Single by Blue Stahli

from the album Blue Stahli
- Released: May 5, 2009
- Genre: Industrial metal; alternative metal; electronica;
- Length: 4:26
- Label: FiXT
- Songwriter: Bret Autrey
- Producer: Klayton

Blue Stahli singles chronology
| "Scrape" (2008) | "ULTRAnumb" (2009) | "Throw Away" (2009) |

= ULTRAnumb =

"ULTRAnumb" is the third single by the American multi-genre project Blue Stahli. It remains as Blue Stahli's most popular song to date. A music video for the song was released on 7 February 2013.

==Overview==
ULTRAnumb is characterised by heavy use of guitars and modified vocals in tandem to layers of smooth harmonies.
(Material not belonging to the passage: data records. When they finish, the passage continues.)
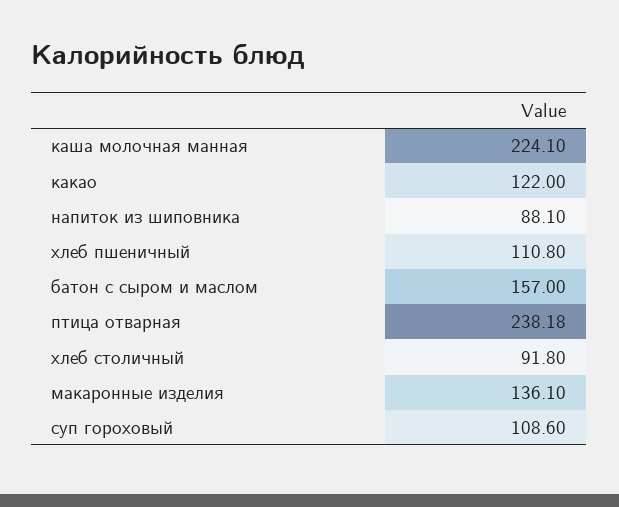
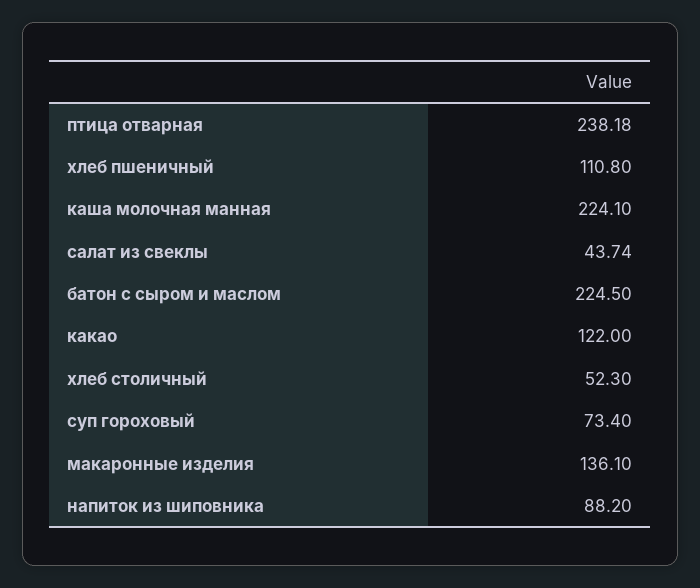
  {
    "каша молочная манная": 224.1,
    "какао": 122,
-   "напиток из шиповника": 88.1,
+   "напиток из шиповника": 88.2,
    "хлеб пшеничный": 110.8,
-   "батон с сыром и маслом": 157,
+   "батон с сыром и маслом": 224.5,
    "птица отварная": 238.18,
-   "хлеб столичный": 91.8,
+   "хлеб столичный": 52.3,
    "макаронные изделия": 136.1,
-   "суп гороховый": 108.6
+   "суп гороховый": 73.4,
+   "салат из свеклы": 43.74
  }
The song was produced by Klayton of Celldweller and mixed by Klayton and Bret. The female vocals in song are credited to Beth.

==Music video==
The song's accompanying music video features Blue Stahli in a pool full of blood, two women gossiping and having a beating human heart at a picnic, smashing it into a chunky mess and covering themselves in its blood, a choreographed dance with leathered suits and sand, and a short Celldweller guest appearance. The video was directed by Grant Mohrman.

== Track listing ==
1. ULTRAnumb - 4:26
2. ULTRAnumb (Instrumental) - 4:14
3. Crunkline (ULTRAnumb Demo) - 0:43 [Deluxe Edition Only]

=== ULTRAnumb Remix Compilation [Deluxe Edition] Track Listing ===
1. ULTRAnumb - 4:25
2. ULTRAnumb (Deep Field Drammar mix by Noise to Noizer) - 4:46
3. ULTRAnumb (Neonvision Remix) - 5:41
4. ULTRAnumb (Klonopins And Needles mix by Suynthetic Killing Unit) - 4:04
5. ULTRAnumb (Drum Style Mix By Greenox) - 5:47
6. ULTRAnumb (Exterminated Remix By Exterminated) - 5:05
7. ULTRAnumb (Metal Revision By Paul Udarov) - 3:36
8. ULTRAnumb (Unknown Remix By Gokay) - 4:19
9. ULTRAnumb (Feed Me More Mix By Animattronic) - 3:11
10. ULTRAnumb (Dragon From The West Mix By Billdisc) - 5:14
11. ULTRAnumb (Synoise Remix By Synoise) - 3:42
12. ULTRAnumb (MacHinnes Percocet Mix By MacHinnes) - 4:09
13. ULTRAnumb (Violated By Neon Sky) - 3:44
14. ULTRAnumb (Jato Unit-Hard Trance Radio Remix) - 5:02
15. ULTRAnumb (Lie Breath Mix By Echodeep) - 3:50
16. ULTRAnumb (Violated Remix By Armored Defiance) - 5:03
17. ULTRAnumb (Tweakerray Remix By Tweakerray) - 4:01
18. ULTRAnumb (Enslavement Mix By Pulsedaemon) - 4:06

== Song's Usage ==
"ULTRAnumb" appears in the trailer for From Paris With Love and in the 2010 movie, Jonah Hex.

"ULTRAnumb" was used in a promo for The CW series Arrow, along with the video game KickBeat.

Beginning with the 2016–2017 season, the Philadelphia Flyers played "ULTRAnumb" before the start of home games.